Confidentiality of transfers. Amounts, recipients, and memos are hidden in the encrypted note payload. They remain hidden even if the ciphertext is archived today and the adversary acquires a quantum computer later.

Vault unlinkability. Distinct vaults belonging to the same user cannot be linked from on-chain data alone. Observers cannot cluster vaults by activity pattern.

Soundness. No counterfeit value can be minted. Every output note is backed by input notes of equal total value, enforced by the STARK constraint system.

Spend authorization. Only the holder of the Kyber-768 secret key can authorize a spend. The ZK proof of decryption binds the spend to knowledge of the secret, without revealing it.

Transfer-graph privacy. Who-paid-whom cannot be reconstructed from chain data. Each transfer's input and output commitments are unlinkable beyond what a single commitment reveals.

What Sombra does not protect (MVP1)

These are known limitations of the MVP. Some are addressed in the roadmap; some are out of scope for any cryptographic protocol.

Depositing an asset into a vault produces a visible on-chain edge between the external wallet and the vault. Observers can see that wallet X funded vault Y. Once the user transacts inside the shielded pool, subsequent activity is private — but the initial funding step is not.

Mitigation path: A vault-less quantum-native token is proposed in the research roadmap. Minting such a token would not require the deposit step, eliminating the on-ramp link. This is a research direction without a committed timeline.

Practical advice today: If on-ramp privacy matters to you, fund the vault through a path that doesn't tie your identity to the external wallet used for the deposit.

Wrapped-token provenance

Assets bridged from chains that rely on classical-signature cryptography inherit the source chain's quantum exposure. A quantum adversary who can break the source chain's signatures can, in principle, counterfeit on the source chain, which affects the wrapped representation in Sombra.

Practical advice: Understand the provenance of any wrapped asset you bring into Sombra. Sombra's post-quantum guarantees apply to Sombra's own primitives — they don't upgrade the security of a classical asset bridged in.

User-side key compromise

If the user's seed is stolen, their vault is compromised. Sombra cannot defend against endpoint compromise, malware, phishing, or coerced disclosure.

Practical advice: Standard key hygiene. Hardware isolation for the seed is recommended.

Side-channel and physical attacks

Timing, power, and electromagnetic side channels on the user's device are out of scope. Physical attacks on the device are out of scope.

Solana consensus failure

Sombra inherits Solana's L1 security model. If Solana halts, reorgs, or is compromised at consensus layer, Sombra is affected accordingly.

Network-layer metadata

IP metadata, timing correlation across transactions, and other network-level identifiers are not hidden by Sombra. An observer with access to network-level metadata can correlate submissions even if the on-chain data is shielded.

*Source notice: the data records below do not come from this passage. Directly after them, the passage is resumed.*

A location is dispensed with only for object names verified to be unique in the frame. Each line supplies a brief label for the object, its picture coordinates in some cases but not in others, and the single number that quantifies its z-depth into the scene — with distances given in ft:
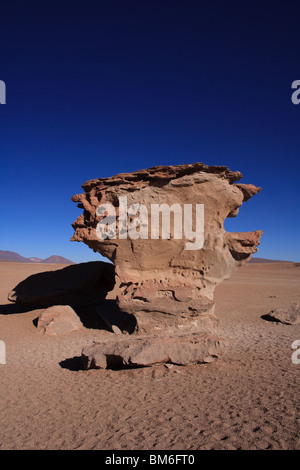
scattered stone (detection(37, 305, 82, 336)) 31.89
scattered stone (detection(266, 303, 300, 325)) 33.06
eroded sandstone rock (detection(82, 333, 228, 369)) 18.31
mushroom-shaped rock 28.30
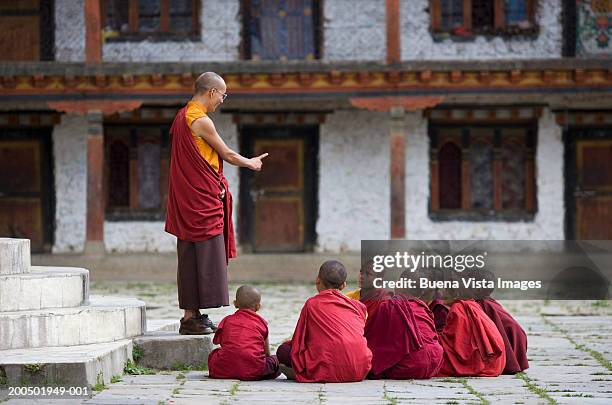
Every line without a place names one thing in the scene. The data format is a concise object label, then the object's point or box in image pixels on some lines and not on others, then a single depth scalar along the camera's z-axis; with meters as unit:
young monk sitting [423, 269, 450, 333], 16.47
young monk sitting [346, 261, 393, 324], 16.02
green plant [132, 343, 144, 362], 16.37
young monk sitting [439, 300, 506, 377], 16.03
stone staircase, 13.95
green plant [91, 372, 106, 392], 14.18
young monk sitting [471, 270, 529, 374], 16.44
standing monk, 16.30
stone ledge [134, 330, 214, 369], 16.41
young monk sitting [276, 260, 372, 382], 15.13
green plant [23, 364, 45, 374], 13.94
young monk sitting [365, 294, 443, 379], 15.55
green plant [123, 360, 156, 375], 15.90
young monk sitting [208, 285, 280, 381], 15.45
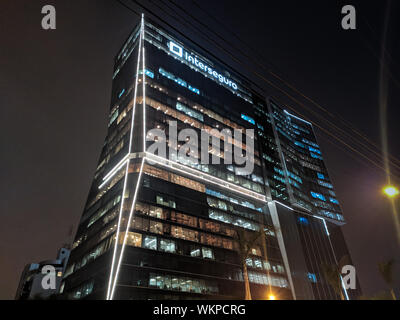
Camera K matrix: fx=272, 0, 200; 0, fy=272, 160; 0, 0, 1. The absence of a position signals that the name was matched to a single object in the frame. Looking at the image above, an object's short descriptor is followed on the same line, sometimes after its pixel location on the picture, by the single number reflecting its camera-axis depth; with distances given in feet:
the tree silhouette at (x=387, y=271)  126.00
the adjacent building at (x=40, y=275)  340.59
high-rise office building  144.15
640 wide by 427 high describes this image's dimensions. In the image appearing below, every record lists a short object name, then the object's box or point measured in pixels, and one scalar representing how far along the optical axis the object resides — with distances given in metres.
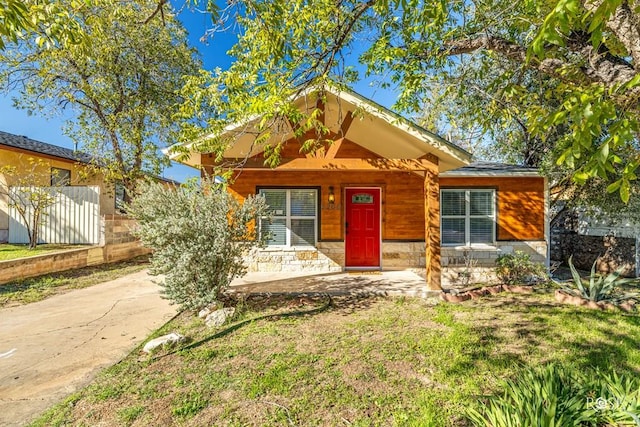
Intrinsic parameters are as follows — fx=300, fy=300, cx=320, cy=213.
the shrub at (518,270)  7.56
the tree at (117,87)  10.30
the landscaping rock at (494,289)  6.67
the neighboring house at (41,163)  10.57
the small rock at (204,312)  5.09
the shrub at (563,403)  2.08
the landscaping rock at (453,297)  6.13
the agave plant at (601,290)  5.70
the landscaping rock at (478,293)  6.36
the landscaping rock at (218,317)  4.81
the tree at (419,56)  2.17
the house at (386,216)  8.50
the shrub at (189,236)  4.98
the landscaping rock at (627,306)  5.38
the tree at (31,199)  9.23
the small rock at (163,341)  3.89
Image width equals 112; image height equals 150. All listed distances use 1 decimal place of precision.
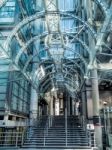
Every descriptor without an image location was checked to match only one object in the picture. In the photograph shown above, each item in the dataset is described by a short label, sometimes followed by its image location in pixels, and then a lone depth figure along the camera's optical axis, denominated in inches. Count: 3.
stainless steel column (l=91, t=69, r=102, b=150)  799.7
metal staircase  634.8
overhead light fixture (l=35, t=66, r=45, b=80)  1003.6
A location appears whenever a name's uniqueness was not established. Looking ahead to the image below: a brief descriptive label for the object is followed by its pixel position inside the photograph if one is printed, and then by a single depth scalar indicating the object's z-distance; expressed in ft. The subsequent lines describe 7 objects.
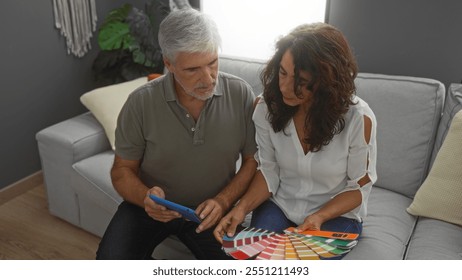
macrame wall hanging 8.31
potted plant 8.09
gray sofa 5.07
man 4.75
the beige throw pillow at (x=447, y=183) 5.16
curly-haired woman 4.25
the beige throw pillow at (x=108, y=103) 6.91
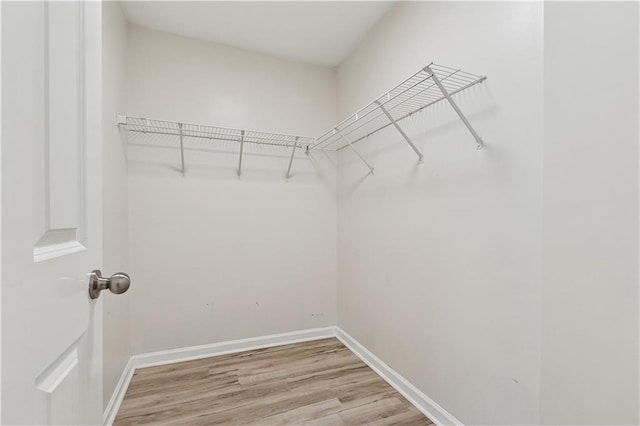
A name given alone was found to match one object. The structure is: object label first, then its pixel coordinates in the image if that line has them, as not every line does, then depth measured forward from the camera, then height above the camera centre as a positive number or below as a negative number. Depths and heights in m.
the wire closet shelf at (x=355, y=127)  1.40 +0.61
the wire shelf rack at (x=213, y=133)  2.07 +0.61
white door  0.37 +0.00
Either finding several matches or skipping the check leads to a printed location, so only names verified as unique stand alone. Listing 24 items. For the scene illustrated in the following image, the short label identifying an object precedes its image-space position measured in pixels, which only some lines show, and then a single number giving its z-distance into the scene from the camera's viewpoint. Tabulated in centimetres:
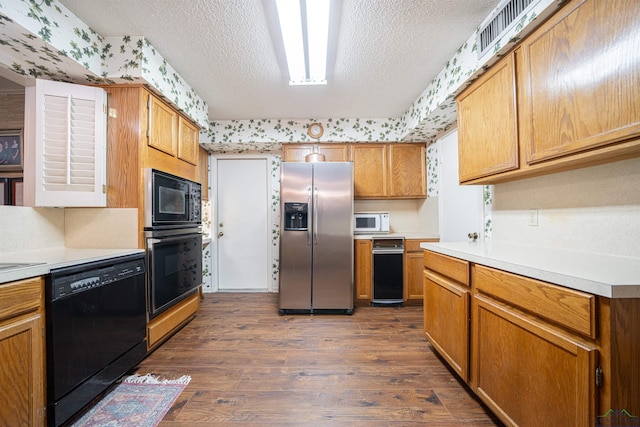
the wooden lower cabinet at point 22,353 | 106
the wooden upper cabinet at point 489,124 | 153
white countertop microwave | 348
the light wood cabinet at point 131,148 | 196
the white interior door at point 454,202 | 239
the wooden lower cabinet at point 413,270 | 319
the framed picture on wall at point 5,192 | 193
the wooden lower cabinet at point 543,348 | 79
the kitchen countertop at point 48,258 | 113
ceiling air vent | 139
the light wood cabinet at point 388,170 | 351
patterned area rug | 135
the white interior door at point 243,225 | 382
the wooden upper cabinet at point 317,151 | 348
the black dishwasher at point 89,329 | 124
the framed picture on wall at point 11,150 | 200
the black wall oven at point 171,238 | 198
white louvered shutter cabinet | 173
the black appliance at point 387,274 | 317
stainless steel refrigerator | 292
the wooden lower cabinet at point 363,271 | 320
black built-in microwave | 198
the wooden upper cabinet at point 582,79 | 96
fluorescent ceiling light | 152
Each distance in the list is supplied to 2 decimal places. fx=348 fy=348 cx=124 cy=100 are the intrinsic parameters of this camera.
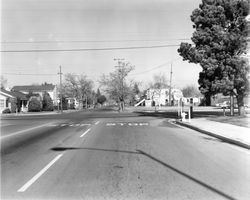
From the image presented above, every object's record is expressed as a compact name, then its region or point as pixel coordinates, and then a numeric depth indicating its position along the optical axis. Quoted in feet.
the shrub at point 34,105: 245.45
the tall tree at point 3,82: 376.48
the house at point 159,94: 354.13
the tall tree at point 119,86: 243.81
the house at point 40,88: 377.28
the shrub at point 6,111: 226.71
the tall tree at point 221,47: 93.04
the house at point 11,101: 234.58
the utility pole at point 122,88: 242.39
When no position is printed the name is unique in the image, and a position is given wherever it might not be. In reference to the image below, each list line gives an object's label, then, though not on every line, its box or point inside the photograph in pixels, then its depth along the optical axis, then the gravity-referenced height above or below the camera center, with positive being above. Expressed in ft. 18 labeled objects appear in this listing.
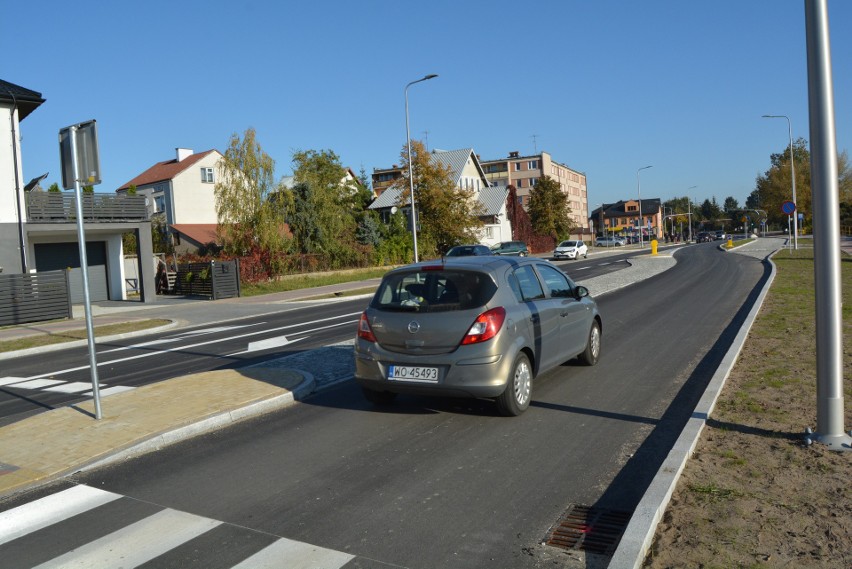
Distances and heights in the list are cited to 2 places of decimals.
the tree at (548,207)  252.01 +12.54
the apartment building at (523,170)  357.82 +38.91
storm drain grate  13.29 -5.96
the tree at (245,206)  107.86 +8.44
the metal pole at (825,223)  17.37 +0.05
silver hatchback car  21.62 -2.87
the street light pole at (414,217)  102.40 +4.81
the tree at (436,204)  155.53 +10.07
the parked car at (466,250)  119.34 -0.79
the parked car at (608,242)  290.35 -1.86
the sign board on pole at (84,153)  22.54 +3.83
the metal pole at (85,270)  22.15 -0.06
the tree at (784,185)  214.48 +15.06
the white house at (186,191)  172.76 +18.58
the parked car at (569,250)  170.50 -2.59
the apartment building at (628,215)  527.81 +17.25
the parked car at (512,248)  155.66 -1.22
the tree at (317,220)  122.72 +6.25
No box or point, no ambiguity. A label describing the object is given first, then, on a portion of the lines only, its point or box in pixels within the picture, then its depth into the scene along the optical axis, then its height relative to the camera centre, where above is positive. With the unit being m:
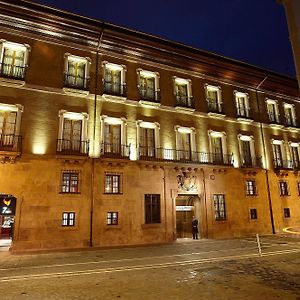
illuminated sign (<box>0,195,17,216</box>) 17.64 +0.88
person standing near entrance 20.73 -0.97
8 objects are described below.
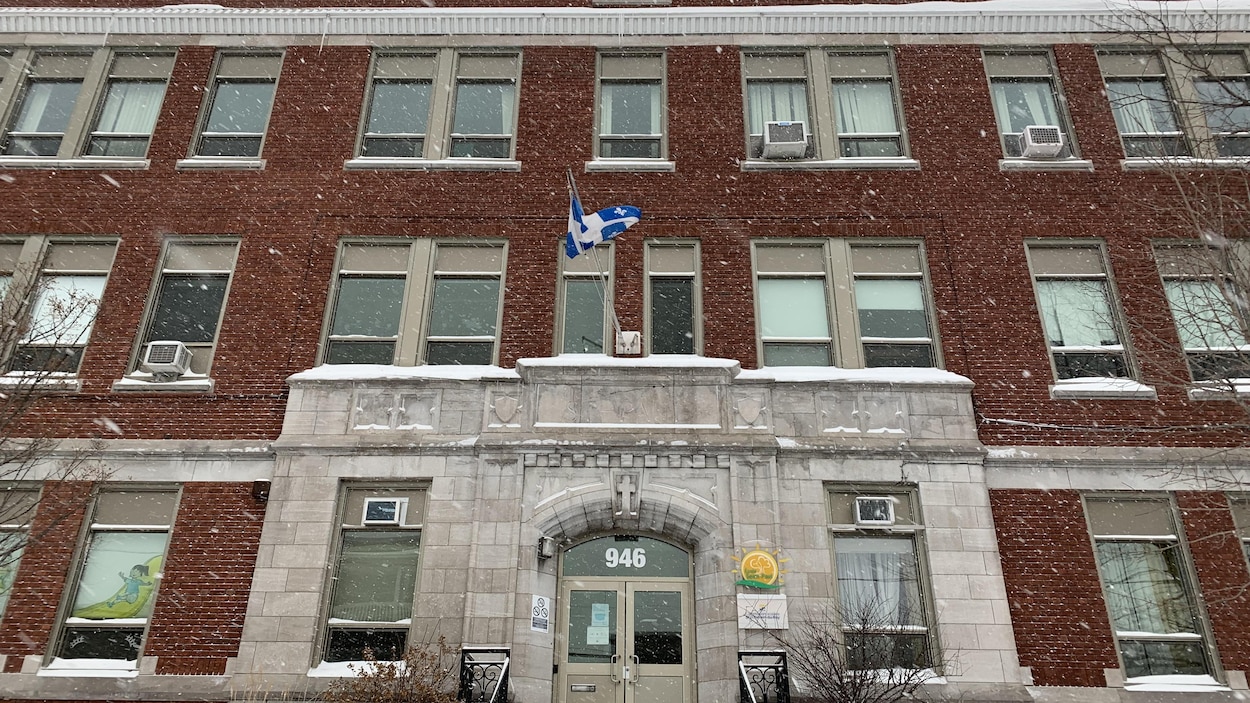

Practical advice: If network-level privacy matters, submit transactions through a privacy-preserving relay.

Off-chain correlation

If a user publicly announces a deposit, signs a message tying a vault to an identity, or leaks side-channel information through an application, the cryptography can't undo it.

Audit status

Sombra is pre-launch. Audit scope, auditors, and publication cadence are TBD before beta. No production value should be committed until audits publish.

Responsible disclosure

A responsible-disclosure process will be published before beta. In the interim, security-relevant findings can be routed through the GitHub issues linked in the site header.